▶ REQUIREMENT
In the article about HMS Ocean, what upfront price is the ship being offered for?

(SELECTED PASSAGE begins)

Naval Today reports that the Turkish government is interested in buying the helicopter carrier HMS Ocean, which is due for decommissioning from the Royal Navy.

As a landing helicopter dock (LHD), the HMS Ocean can carry up to 40 vehicles and 830 troops. In terms of helicopters, it can support up to 18 aircraft, from heavyweight platforms such as the Chinook and Merlin to lightweight anti-submarine warfare (ASW) helicopters such as the AW159.

Commissioned into the Royal Navy in 1998, the HMS Ocean was slotted for retirement by the U.K. without a direct replacement. Having reportedly drawn interest from Brazil and Turkey, the HMS Ocean is being offered for a relatively low upfront price of £80 million.

Turkey is also in the process of constructing its own LHD – to be christened TCG Anadolu – with support from the Spanish shipbuilder Navantia. The TCG Anadolu had its steel-cutting ceremony occurred in May 2016, with delivery due to the Turkish Navy for 2021.

Notes & Comments:

If acquired, the HMS Ocean could both inject expeditionary capabilities to the Turkish Armed Forces (TSK) as well as provide a training platform for the forthcoming TCG Anadolu. The TSK could look to deploy its T129 ATAK attack helicopter, CH-47F heavy-lift helicopter, S-70 Seahawk naval helicopters, various light armoured vehicles and amphibious infantry fighting vehicles onboard the HMS Ocean.

Although Turkey’s immediate geo-strategic environment – i.e. the Mediterranean Sea – necessitates amphibious assets, Ankara has broadened its security engagements to include the Middle East and Africa.

For example, Turkey has established a military base in Mogadishu, Somalia to train the local forces of that country. With the HMS Ocean, Turkey could remotely deploy aviation assets to those bases without having to build extensive infrastructure on-land and/or deploy integrated infantry, armour and aviation forces. Overall, LHDs would be a valuable means to connect and support overseas bases.

(SELECTED PASSAGE ends)
(GIVEN RECORDS begins)

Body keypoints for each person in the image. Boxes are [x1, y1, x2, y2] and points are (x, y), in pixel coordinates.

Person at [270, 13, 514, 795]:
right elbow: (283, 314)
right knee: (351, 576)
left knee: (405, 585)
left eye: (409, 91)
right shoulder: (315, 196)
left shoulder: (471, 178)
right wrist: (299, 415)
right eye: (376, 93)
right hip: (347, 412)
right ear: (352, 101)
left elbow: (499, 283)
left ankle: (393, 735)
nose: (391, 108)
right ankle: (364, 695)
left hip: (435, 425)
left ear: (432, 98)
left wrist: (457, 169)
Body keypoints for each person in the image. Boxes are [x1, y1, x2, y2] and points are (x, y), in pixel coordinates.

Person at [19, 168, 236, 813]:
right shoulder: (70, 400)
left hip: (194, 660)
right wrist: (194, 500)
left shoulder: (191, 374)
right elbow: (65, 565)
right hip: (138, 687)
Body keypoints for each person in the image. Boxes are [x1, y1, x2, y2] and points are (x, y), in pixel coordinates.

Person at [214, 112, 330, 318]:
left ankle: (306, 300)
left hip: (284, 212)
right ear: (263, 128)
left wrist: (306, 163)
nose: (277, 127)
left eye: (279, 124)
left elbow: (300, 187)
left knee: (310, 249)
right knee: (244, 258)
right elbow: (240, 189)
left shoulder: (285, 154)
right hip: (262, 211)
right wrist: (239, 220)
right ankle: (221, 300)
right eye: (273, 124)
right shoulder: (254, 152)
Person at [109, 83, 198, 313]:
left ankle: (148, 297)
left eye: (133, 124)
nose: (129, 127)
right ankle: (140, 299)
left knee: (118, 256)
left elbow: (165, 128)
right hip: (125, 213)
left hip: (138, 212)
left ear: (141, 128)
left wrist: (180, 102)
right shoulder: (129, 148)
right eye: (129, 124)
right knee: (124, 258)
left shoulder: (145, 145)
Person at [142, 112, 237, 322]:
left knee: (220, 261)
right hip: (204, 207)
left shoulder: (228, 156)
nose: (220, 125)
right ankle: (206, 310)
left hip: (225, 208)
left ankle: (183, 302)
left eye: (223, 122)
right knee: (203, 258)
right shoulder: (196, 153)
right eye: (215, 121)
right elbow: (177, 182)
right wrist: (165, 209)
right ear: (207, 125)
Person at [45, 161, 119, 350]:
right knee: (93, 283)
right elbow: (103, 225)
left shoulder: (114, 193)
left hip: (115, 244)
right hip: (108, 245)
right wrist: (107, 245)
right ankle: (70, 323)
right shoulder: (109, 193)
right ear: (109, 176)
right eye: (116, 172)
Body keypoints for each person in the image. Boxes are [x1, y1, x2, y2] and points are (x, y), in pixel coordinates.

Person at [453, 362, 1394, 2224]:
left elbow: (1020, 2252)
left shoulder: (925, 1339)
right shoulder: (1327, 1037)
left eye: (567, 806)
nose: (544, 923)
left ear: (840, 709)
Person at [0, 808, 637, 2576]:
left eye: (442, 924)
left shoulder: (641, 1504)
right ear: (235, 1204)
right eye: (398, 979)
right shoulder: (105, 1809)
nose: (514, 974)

(GIVEN RECORDS ends)

▶ SOLVED PROBLEM
£80 million